The Collar City Ramble is a long time coming, but we are seeing the light at the end of the tunnel
Troy originally received $4M in funding for a riverfront trail. Funds covered acquiring easements along the riverbank for over three miles of trail. The project hit snags when some owners refused to sell. Delay added to delay, and the project was sidelined.
Three years ago, Transport Troy responded to walkers and cyclists who wanted a better trail. We lobbied Troy to continue work on the path.
Only one grant survived, for $1.4M. Working with the administration and City Council, Troy bonded for the local match ($3-400T) and started discussions with NYSDOT.
Discussions took a lot longer than we expected. While funds were bonded in June 2014, we did not get final notice that the grant was viable until August 2015. A design firm has been selected, and construction is expected to start in Spring of 2016 and be completed by fall.
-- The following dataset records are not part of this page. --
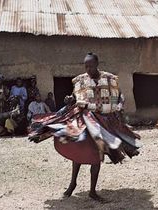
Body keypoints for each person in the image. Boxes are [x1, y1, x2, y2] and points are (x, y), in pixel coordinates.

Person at [28, 52, 141, 201]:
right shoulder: (81, 80)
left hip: (103, 121)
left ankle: (92, 191)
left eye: (91, 66)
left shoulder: (108, 78)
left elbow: (119, 95)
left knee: (96, 156)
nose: (88, 69)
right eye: (86, 66)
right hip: (84, 118)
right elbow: (77, 97)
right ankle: (72, 184)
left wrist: (119, 105)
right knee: (78, 148)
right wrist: (70, 99)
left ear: (97, 64)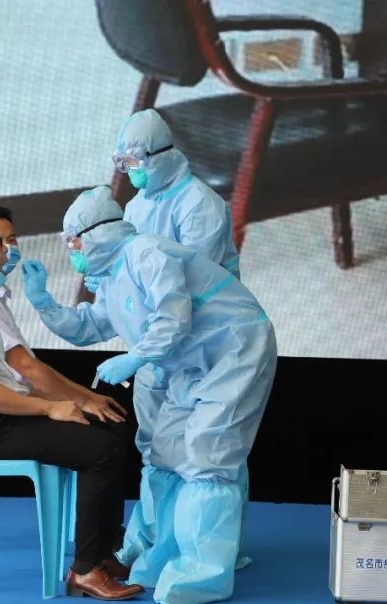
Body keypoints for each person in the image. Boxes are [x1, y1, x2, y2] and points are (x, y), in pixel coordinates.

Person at [20, 186, 277, 604]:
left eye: (73, 240)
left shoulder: (147, 253)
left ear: (96, 232)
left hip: (234, 351)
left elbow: (172, 316)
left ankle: (204, 572)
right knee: (166, 453)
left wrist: (134, 358)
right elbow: (89, 327)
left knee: (207, 454)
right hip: (190, 365)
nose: (72, 251)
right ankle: (164, 552)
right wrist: (44, 303)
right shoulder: (112, 274)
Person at [0, 210, 143, 601]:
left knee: (111, 427)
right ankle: (85, 570)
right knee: (101, 450)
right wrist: (50, 408)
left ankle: (104, 550)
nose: (6, 252)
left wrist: (61, 401)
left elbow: (2, 382)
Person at [110, 108, 251, 573]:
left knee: (209, 453)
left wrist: (146, 344)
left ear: (164, 155)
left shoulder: (200, 206)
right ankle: (153, 541)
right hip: (157, 348)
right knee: (156, 449)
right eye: (123, 162)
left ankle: (208, 553)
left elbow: (188, 291)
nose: (130, 171)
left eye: (137, 161)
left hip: (207, 347)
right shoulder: (136, 208)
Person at [0, 204, 140, 560]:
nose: (9, 249)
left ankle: (107, 537)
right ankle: (94, 558)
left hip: (8, 409)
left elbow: (31, 368)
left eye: (12, 240)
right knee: (104, 443)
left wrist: (81, 398)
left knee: (111, 423)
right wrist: (81, 400)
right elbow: (27, 369)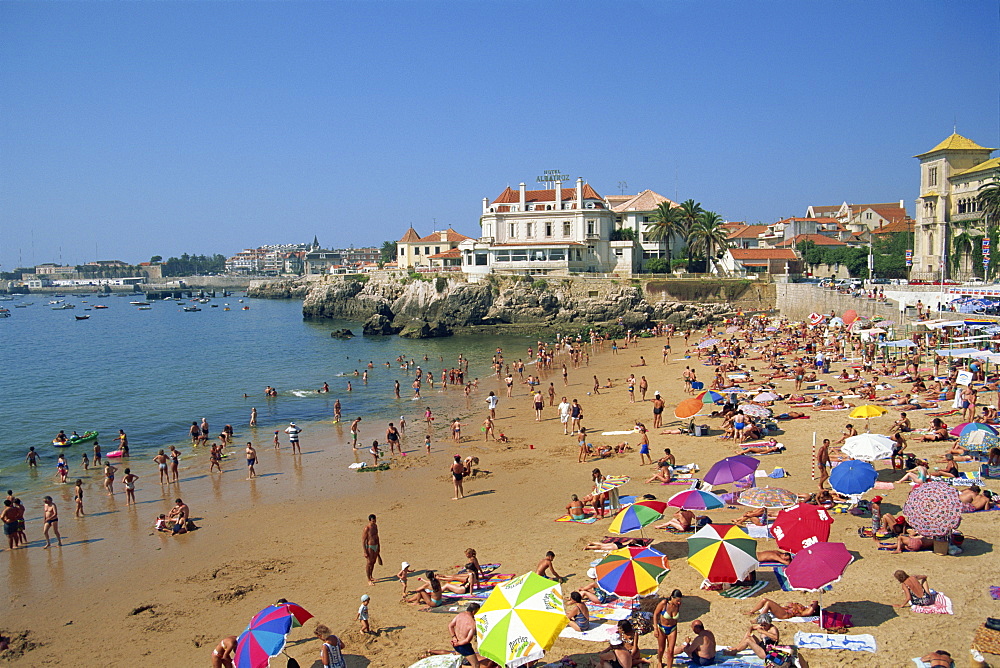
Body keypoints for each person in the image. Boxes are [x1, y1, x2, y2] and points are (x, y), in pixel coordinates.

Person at [653, 590, 683, 667]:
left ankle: (669, 666)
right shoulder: (664, 604)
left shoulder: (678, 605)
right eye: (677, 600)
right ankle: (659, 661)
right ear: (672, 598)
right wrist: (655, 628)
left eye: (680, 600)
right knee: (661, 649)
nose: (679, 602)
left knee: (670, 650)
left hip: (673, 629)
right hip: (662, 628)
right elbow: (655, 614)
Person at [449, 603, 481, 667]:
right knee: (476, 665)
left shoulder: (460, 615)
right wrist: (458, 643)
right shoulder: (472, 623)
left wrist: (454, 637)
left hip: (455, 642)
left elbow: (450, 626)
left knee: (458, 662)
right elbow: (467, 640)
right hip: (463, 645)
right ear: (474, 611)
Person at [362, 514, 381, 585]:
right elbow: (363, 540)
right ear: (369, 520)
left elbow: (377, 536)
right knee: (369, 563)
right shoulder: (367, 528)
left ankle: (371, 576)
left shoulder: (375, 526)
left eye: (375, 520)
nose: (374, 522)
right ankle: (368, 579)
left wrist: (379, 546)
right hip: (370, 546)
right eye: (373, 521)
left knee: (373, 562)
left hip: (376, 545)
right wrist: (365, 551)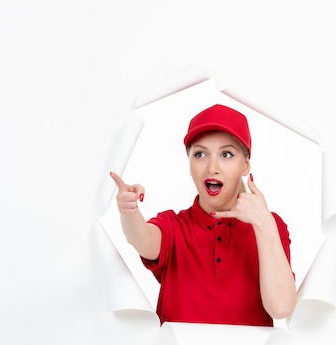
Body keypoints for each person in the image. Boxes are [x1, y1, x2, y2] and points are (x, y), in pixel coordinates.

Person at [110, 104, 296, 327]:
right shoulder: (173, 226)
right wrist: (129, 211)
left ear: (245, 166)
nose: (212, 167)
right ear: (189, 165)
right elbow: (143, 240)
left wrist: (263, 223)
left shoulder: (270, 225)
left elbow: (281, 307)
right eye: (200, 154)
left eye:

The new path will be much simpler: 3 1/2 miles of trail along city streets. Mostly it will be shared use markings (sharrows) with some bike lanes marked off. With a smaller budget, and having waited so long, we are eager to show DOT that Troy makes good on its promises.
Besides, we are looking to the future. In a couple years’ time, we will have the South Troy Industrial Road connecting Main St. to Adams, with only three intersections. We have discussed separate bike lanes with the Planning Department, and with your support will have a much safer way to bike to Albany.
To Albany, you say? Well, yes. The trail will connect the Uncle Sam Bike Trail, which comes from Oil Mill Hill Rd. at the northern tip of Troy down to Middleburg, with the Menands Bridge. As you may know, a few years ago DOT brought bike lanes across the bridge from the Menands Bike Trail leading to Albany. Or, if you are in South Troy, you can bike the scenic route to Watervliet by crossing the bridge and heading north to the rainbow-painted chimney of Passonno Paints.